Riddle by the Infinity Pool

iphonebaseballfriendpapayasphinx

The iphone buzzed against the nightstand, vibrating through the humid darkness of our suite. Sarah's sleep was deep and innocent, her breath a gentle rhythm I'd once found comforting. Now it just made me feel like a thief.

I slipped out to the balcony, where a concrete sphinx—kitschy, absurd, watching over the infinity pool—seemed to mock me with its stone grin. This resort in Mexico had been her idea. A last attempt to save something that was already dead.

The text was from Marcus: *She knows.*

Marcus was my best friend. Had been, since college, since we'd played baseball together in the dusty heat of Iowa summers. He was at my wedding. He held me when my mother died. And for the past eight months, he'd been sleeping with my wife.

The irony wasn't lost on me. I'd spent years solving riddles—corporate mergers, legal loopholes, the calculus of other people's problems. But this? This was staring me in the face while I refused to see it. The sphinx's riddle was simple: *What walks on four legs in the morning, two at noon, and three in the evening?* The answer was man. My riddle was simpler: *What kind of man stays when everything's already gone?*

Inside, the papaya I'd cut earlier sat on a cutting board, its orange flesh glistening in the fridge light. We were supposed to have breakfast together. Sarah loved papaya. She'd said it reminded her of our honeymoon in Bali, of who we used to be.

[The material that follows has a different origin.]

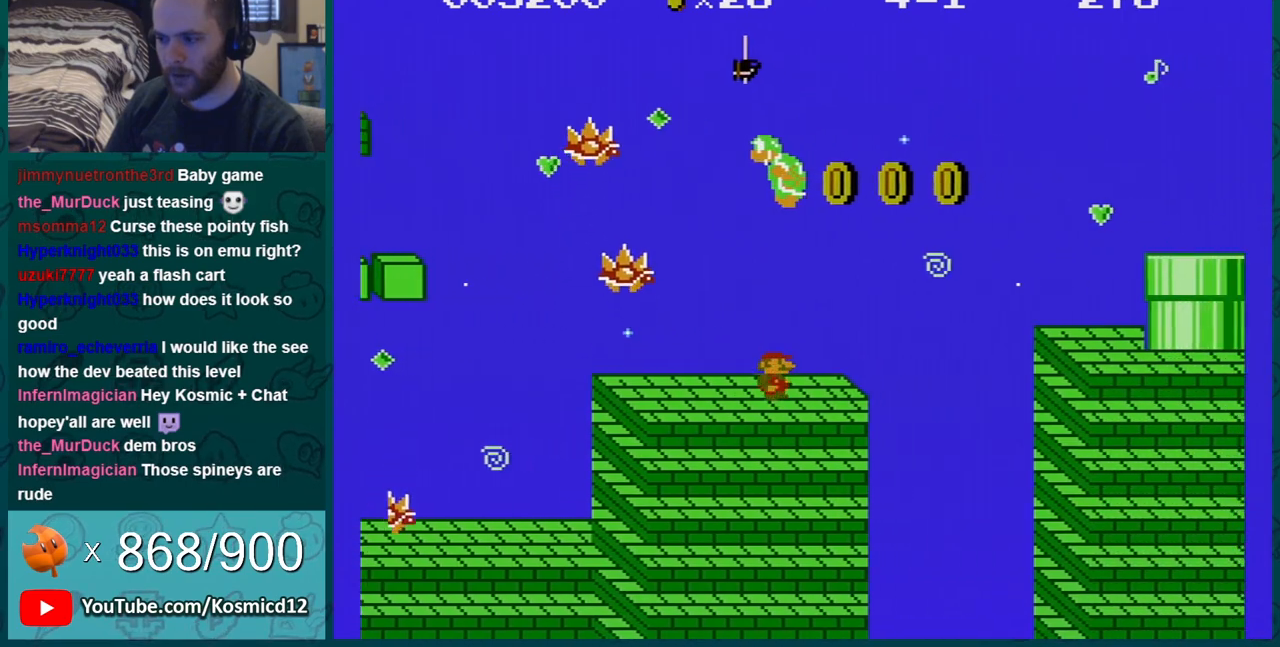
{"buttons": ["B", "DPAD_LEFT"], "events": [[184, "A", "down"], [367, "A", "up"], [367, "DPAD_RIGHT", "up"], [400, "DPAD_LEFT", "down"]]}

I sat on the balcony edge, iphone glowing in my hand. Another text from Marcus: *I'm sorry. I tried to stop it. We both did.*

The moon reflected on the pool like a shattered coin. The sphinx watched, eternal and indifferent. Behind me, Sarah stirred. I could go back to bed. Could pretend to sleep until dawn, then eat that papaya and smile and ask about her plans for the day.

Or I could finally admit what I'd known for months: that sometimes the answer to the riddle is that there is no answer. That you just have to walk away.

The iphone screen went dark. The sphinx's grin seemed to widen. I stood up and left the phone on the balcony rail.

Some puzzles aren't meant to be solved. They're meant to be left behind.